MATERIAL SUPPLIED Block Start

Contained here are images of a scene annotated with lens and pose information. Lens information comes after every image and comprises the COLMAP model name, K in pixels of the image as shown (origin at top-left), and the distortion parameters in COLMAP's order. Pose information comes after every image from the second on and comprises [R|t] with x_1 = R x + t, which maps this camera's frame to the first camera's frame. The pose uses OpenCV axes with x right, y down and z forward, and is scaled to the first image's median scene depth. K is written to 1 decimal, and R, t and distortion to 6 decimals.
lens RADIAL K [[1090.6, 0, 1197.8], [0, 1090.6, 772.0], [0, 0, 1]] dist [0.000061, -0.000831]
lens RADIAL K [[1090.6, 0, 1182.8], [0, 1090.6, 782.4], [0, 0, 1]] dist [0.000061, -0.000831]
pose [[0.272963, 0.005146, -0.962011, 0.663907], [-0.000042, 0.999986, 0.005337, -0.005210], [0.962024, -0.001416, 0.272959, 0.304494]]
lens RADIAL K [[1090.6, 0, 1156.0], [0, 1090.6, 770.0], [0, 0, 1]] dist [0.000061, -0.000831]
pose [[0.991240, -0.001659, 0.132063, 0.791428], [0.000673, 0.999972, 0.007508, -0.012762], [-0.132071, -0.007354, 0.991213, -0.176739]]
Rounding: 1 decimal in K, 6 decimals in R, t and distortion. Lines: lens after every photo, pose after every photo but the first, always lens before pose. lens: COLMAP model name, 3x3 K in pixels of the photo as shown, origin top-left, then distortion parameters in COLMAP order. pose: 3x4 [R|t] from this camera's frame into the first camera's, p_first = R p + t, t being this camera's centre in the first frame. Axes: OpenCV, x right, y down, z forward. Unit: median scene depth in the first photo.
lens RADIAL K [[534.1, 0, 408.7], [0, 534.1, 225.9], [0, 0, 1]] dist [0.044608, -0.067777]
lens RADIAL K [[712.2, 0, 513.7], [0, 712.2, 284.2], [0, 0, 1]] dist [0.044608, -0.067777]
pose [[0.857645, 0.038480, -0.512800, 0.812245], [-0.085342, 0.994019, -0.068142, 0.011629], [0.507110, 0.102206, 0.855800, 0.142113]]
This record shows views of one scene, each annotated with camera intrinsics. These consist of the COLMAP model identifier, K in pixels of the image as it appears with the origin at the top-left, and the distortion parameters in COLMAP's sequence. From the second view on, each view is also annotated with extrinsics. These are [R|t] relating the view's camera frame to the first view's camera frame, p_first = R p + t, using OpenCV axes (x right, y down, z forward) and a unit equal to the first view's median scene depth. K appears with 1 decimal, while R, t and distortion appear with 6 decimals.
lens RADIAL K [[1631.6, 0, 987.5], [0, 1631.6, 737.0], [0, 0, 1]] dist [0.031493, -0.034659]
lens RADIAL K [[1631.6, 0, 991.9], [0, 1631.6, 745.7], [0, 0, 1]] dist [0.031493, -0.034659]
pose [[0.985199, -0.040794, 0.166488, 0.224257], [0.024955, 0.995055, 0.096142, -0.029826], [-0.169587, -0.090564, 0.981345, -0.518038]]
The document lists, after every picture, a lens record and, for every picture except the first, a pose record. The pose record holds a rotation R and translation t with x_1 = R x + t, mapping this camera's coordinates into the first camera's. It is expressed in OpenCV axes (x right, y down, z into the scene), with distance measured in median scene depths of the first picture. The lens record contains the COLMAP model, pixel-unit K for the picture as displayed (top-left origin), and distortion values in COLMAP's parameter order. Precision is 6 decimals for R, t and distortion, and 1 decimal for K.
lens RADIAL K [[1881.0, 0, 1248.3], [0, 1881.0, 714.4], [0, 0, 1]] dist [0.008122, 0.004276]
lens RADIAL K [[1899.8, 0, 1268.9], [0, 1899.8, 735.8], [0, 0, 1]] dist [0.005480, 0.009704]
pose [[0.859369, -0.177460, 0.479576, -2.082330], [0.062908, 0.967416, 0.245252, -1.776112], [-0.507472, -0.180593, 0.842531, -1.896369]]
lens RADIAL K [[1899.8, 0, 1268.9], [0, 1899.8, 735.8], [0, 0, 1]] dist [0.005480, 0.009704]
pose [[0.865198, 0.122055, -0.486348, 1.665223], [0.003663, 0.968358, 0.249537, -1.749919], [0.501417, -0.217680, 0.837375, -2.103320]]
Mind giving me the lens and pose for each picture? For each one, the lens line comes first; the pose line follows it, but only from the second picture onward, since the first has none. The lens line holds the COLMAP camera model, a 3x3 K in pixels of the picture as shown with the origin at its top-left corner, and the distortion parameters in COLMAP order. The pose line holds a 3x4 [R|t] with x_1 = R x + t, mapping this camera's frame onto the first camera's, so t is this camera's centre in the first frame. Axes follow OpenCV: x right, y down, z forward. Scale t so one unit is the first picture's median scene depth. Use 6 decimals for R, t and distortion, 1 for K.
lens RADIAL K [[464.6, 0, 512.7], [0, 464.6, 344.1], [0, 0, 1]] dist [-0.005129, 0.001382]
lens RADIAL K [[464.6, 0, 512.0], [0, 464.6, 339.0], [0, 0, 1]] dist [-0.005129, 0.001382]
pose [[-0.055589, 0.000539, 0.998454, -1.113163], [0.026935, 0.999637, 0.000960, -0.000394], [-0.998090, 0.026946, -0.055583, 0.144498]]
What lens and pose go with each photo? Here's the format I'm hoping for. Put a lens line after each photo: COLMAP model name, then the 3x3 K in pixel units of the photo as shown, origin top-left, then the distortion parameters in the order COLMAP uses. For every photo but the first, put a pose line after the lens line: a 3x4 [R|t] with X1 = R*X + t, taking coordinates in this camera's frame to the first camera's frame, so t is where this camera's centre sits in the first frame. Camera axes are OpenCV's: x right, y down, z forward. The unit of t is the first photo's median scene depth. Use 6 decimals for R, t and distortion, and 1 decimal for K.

MATERIAL SUPPLIED Block End

● EXERCISE PROMPT:
From the first line to the last, reproduce the data exactly.

● ANSWER BOX:
Contained here are images of a scene annotated with lens and pose information. Lens information comes after every image and comprises the COLMAP model name, K in pixels of the image as shown (origin at top-left), and the distortion parameters in COLMAP's order. Pose information comes after every image from the second on and comprises [R|t] with x_1 = R x + t, which maps this camera's frame to the first camera's frame. The pose uses OpenCV axes with x right, y down and z forward, and is scaled to the first image's median scene depth. K is written to 1 decimal, and R, t and distortion to 6 decimals.
lens RADIAL K [[1090.6, 0, 1197.8], [0, 1090.6, 772.0], [0, 0, 1]] dist [0.000061, -0.000831]
lens RADIAL K [[1090.6, 0, 1182.8], [0, 1090.6, 782.4], [0, 0, 1]] dist [0.000061, -0.000831]
pose [[0.272963, 0.005146, -0.962011, 0.663907], [-0.000042, 0.999986, 0.005337, -0.005210], [0.962024, -0.001416, 0.272959, 0.304494]]
lens RADIAL K [[1090.6, 0, 1156.0], [0, 1090.6, 770.0], [0, 0, 1]] dist [0.000061, -0.000831]
pose [[0.991240, -0.001659, 0.132063, 0.791428], [0.000673, 0.999972, 0.007508, -0.012762], [-0.132071, -0.007354, 0.991213, -0.176739]]
Rounding: 1 decimal in K, 6 decimals in R, t and distortion. Lines: lens after every photo, pose after every photo but the first, always lens before pose. lens: COLMAP model name, 3x3 K in pixels of the photo as shown, origin top-left, then distortion parameters in COLMAP order. pose: 3x4 [R|t] from this camera's frame into the first camera's, p_first = R p + t, t being this camera's centre in the first frame. Axes: OpenCV, x right, y down, z forward. Unit: median scene depth in the first photo.
lens RADIAL K [[534.1, 0, 408.7], [0, 534.1, 225.9], [0, 0, 1]] dist [0.044608, -0.067777]
lens RADIAL K [[712.2, 0, 513.7], [0, 712.2, 284.2], [0, 0, 1]] dist [0.044608, -0.067777]
pose [[0.857645, 0.038480, -0.512800, 0.812245], [-0.085342, 0.994019, -0.068142, 0.011629], [0.507110, 0.102206, 0.855800, 0.142113]]
This record shows views of one scene, each annotated with camera intrinsics. These consist of the COLMAP model identifier, K in pixels of the image as it appears with the origin at the top-left, and the distortion parameters in COLMAP's sequence. From the second view on, each view is also annotated with extrinsics. These are [R|t] relating the view's camera frame to the first view's camera frame, p_first = R p + t, using OpenCV axes (x right, y down, z forward) and a unit equal to the first view's median scene depth. K appears with 1 decimal, while R, t and distortion appear with 6 decimals.
lens RADIAL K [[1631.6, 0, 987.5], [0, 1631.6, 737.0], [0, 0, 1]] dist [0.031493, -0.034659]
lens RADIAL K [[1631.6, 0, 991.9], [0, 1631.6, 745.7], [0, 0, 1]] dist [0.031493, -0.034659]
pose [[0.985199, -0.040794, 0.166488, 0.224257], [0.024955, 0.995055, 0.096142, -0.029826], [-0.169587, -0.090564, 0.981345, -0.518038]]
The document lists, after every picture, a lens record and, for every picture except the first, a pose record. The pose record holds a rotation R and translation t with x_1 = R x + t, mapping this camera's coordinates into the first camera's. It is expressed in OpenCV axes (x right, y down, z into the scene), with distance measured in median scene depths of the first picture. The lens record contains the COLMAP model, pixel-unit K for the picture as displayed (top-left origin), and distortion values in COLMAP's parameter order. Precision is 6 decimals for R, t and distortion, and 1 decimal for K.
lens RADIAL K [[1881.0, 0, 1248.3], [0, 1881.0, 714.4], [0, 0, 1]] dist [0.008122, 0.004276]
lens RADIAL K [[1899.8, 0, 1268.9], [0, 1899.8, 735.8], [0, 0, 1]] dist [0.005480, 0.009704]
pose [[0.859369, -0.177460, 0.479576, -2.082330], [0.062908, 0.967416, 0.245252, -1.776112], [-0.507472, -0.180593, 0.842531, -1.896369]]
lens RADIAL K [[1899.8, 0, 1268.9], [0, 1899.8, 735.8], [0, 0, 1]] dist [0.005480, 0.009704]
pose [[0.865198, 0.122055, -0.486348, 1.665223], [0.003663, 0.968358, 0.249537, -1.749919], [0.501417, -0.217680, 0.837375, -2.103320]]
Mind giving me the lens and pose for each picture? For each one, the lens line comes first; the pose line follows it, but only from the second picture onward, since the first has none. The lens line holds the COLMAP camera model, a 3x3 K in pixels of the picture as shown with the origin at its top-left corner, and the distortion parameters in COLMAP order. The pose line holds a 3x4 [R|t] with x_1 = R x + t, mapping this camera's frame onto the first camera's, so t is this camera's centre in the first frame. Axes follow OpenCV: x right, y down, z forward. Scale t so one unit is the first picture's median scene depth. Use 6 decimals for R, t and distortion, 1 for K.
lens RADIAL K [[464.6, 0, 512.7], [0, 464.6, 344.1], [0, 0, 1]] dist [-0.005129, 0.001382]
lens RADIAL K [[464.6, 0, 512.0], [0, 464.6, 339.0], [0, 0, 1]] dist [-0.005129, 0.001382]
pose [[-0.055589, 0.000539, 0.998454, -1.113163], [0.026935, 0.999637, 0.000960, -0.000394], [-0.998090, 0.026946, -0.055583, 0.144498]]
What lens and pose go with each photo? Here's the format I'm hoping for. Put a lens line after each photo: COLMAP model name, then the 3x3 K in pixel units of the photo as shown, origin top-left, then the distortion parameters in the order COLMAP uses. For every photo but the first, put a pose line after the lens line: a 3x4 [R|t] with X1 = R*X + t, taking coordinates in this camera's frame to the first camera's frame, so t is where this camera's centre sits in the first frame. Camera axes are OpenCV's: x right, y down, z forward. The unit of t is the first photo's median scene depth. Use 6 decimals for R, t and distortion, and 1 decimal for K.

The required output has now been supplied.